On the drive belt side (AC and PS) I’ve replaced both belts as well as the two idler pulleys. No change to hissrattle or ffffffftt noises.

The part I’m struggling with is the hissrattle is 100% identical during the stationary “free rev” check with both the Brand X and Brand Z headers. Ceramic coating the Brand X headers made no change. I’m confused how a resonance sound could be identical between two very differently constructed header designs.

The ffffffffftt sound was louder with the Brand X headers - which uses 2 bolt flanges. The Brand Z headers use 3 bolt flanges and I’m pretty sure the fffffffftt sound is somewhat quieter?

One thing I didnt mention - just thinking now - is that the stock headers, when reinstalled, with make the same hissrattle sound for the first few moments of running after installation. After that the stock headers do not hissrattle nor do they make the fffffffttt noise on acceleration.

One thing I havent tried is NEW genuine manifold gaskets. On first install of Brand X headers I cleaned and reused the existing genuine manifold gaskets. Eventually thinking that was the cause I’ve my leak I used a sealant on the gaskets… that didn’t work so I tried ACL gaskets, then ACL gaskets with sealant… then Felpro gaskets… then Felpro gaskets with sealant.

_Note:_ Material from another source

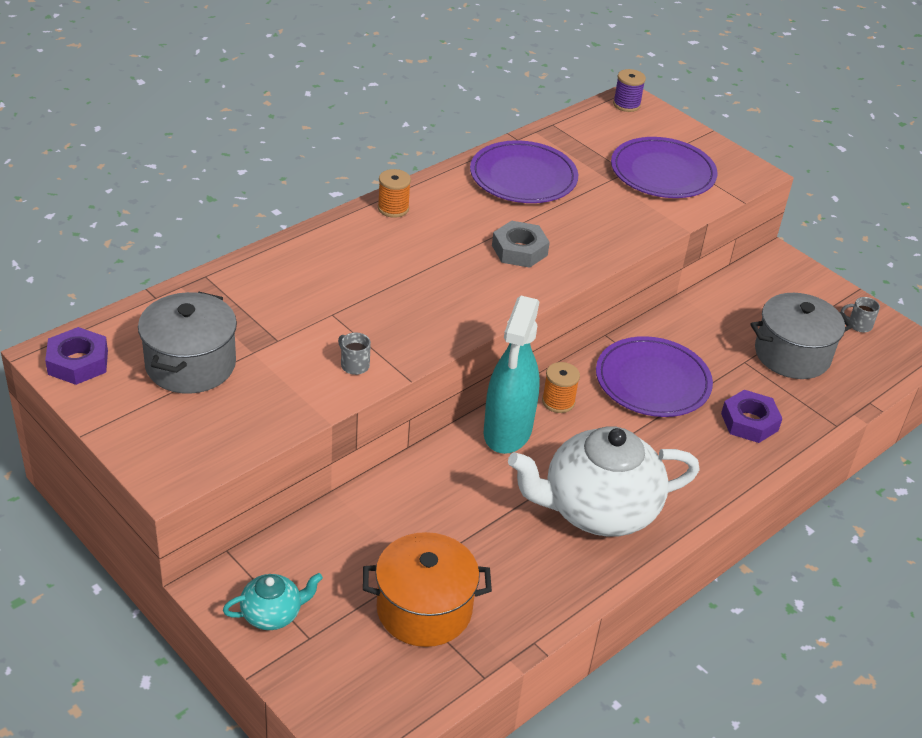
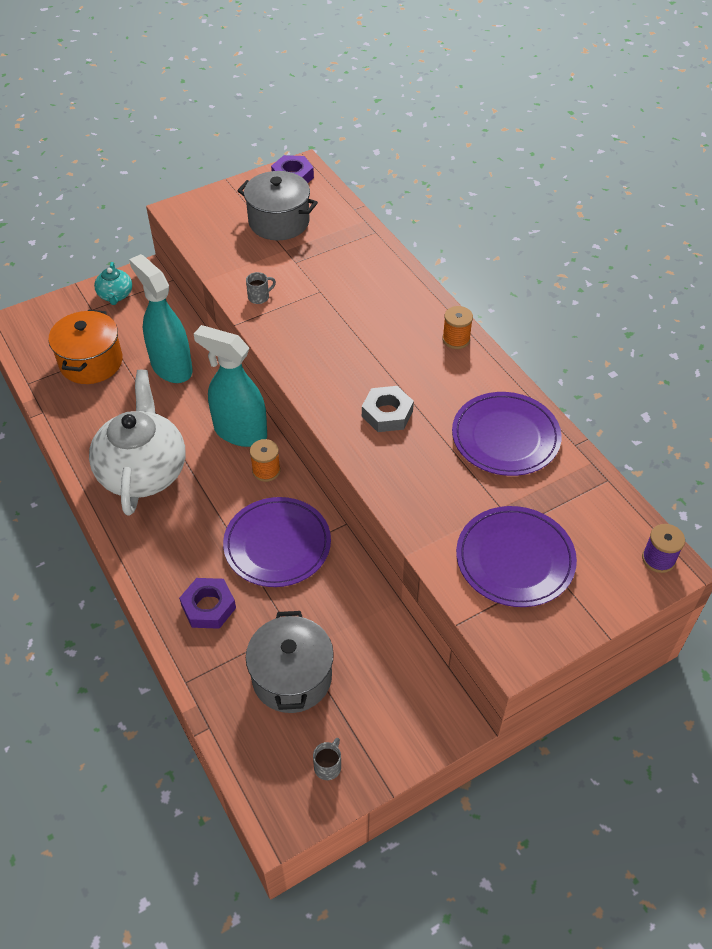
camera: 105 degrees right, 10 degrees up
none -> turquoise spray bottle [129,254,193,383]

As the car sits it has Brand Z headers installed, with Felpro manifold gaskets and Remflex flange gaskets. The cat convertor has been replaced and the exhaust system from the cat convertor backward is new. The engine mounts were replaced a week ago with solid urethane mounts - no change to hissrattle or ffffffftt noises after installing solid engine mounts.

Other engine internals? Compression test is within specification. Timing belt was replaced around 7000 miles ago, and I updated the tensioner to an NTN unit. Changing the tensioner did not affect the hissrattle or fffffffft. To my knowledge the engine is completely stock, and has around 84000 miles on it. Coolant is fresh and free of oil. Most recent oil change appears free of water/metal/contaminates. No signs of leaks around the head gaskets.

I do have a noisy lifter - rear bank. All 24 will be replaced this weekend though.

One final point - I use a tension wrench to do bolts up, and follow a pattern to prevent warping.


#17

“Please supply a link that corroborates this statement.”

I don’t have links, but every gasoline car engine I’ve heard with a loud or leaky exhaust system sounds louder on over-run (throttle closed & engine revved up by transmission + coasting) than under light throttle.
My understanding is that on over-run the combustion chamber is under strong vacuum when the exhaust valve opens; air “pops” back into the chamber from the exhaust manifold, which is near atmospheric pressure.

I recommend a book called “Scientific Design Of Exhaust & Intake Systems” by Philip Smith & John Morrison.


#18

man. with all the effort you ve put in im almost inclinedto think you may be missing something simple , and not related to the exhaust. perhaps the induction end of things, idk. try looking outside the box of what you are thinking is the problem


#19

“…every gasoline car engine I’ve heard with a loud or leaky exhaust system sounds louder on over-run (throttle closed & engine revved up by transmission + coasting) than under light throttle.”

I believe we’re talking about over-run vs. heavy throttle.


#20

Wesw might be right. But, man, have I run out of ideas. I’ve even tried with/without the dipstick, engine covers, different PCV valves, cleaning the injectors and removing the front half of the airbox. Heck, I’ve even run the car without the centre muffler.

In my mind it’s still an exhaust leak. The hissrattle is momentary and caused by the swift change in exhaust manifold pressure either negative or positive. The ffffffftt noise is (in my frazzled mind) is caused by positive manifold pressure - air try to escape.

The catch is there is no obvious sign of where the air is trying to escape from. And for the sound to be constant across two brands of headers? Then refit stock headers and no sound? It’s got to be exhaust.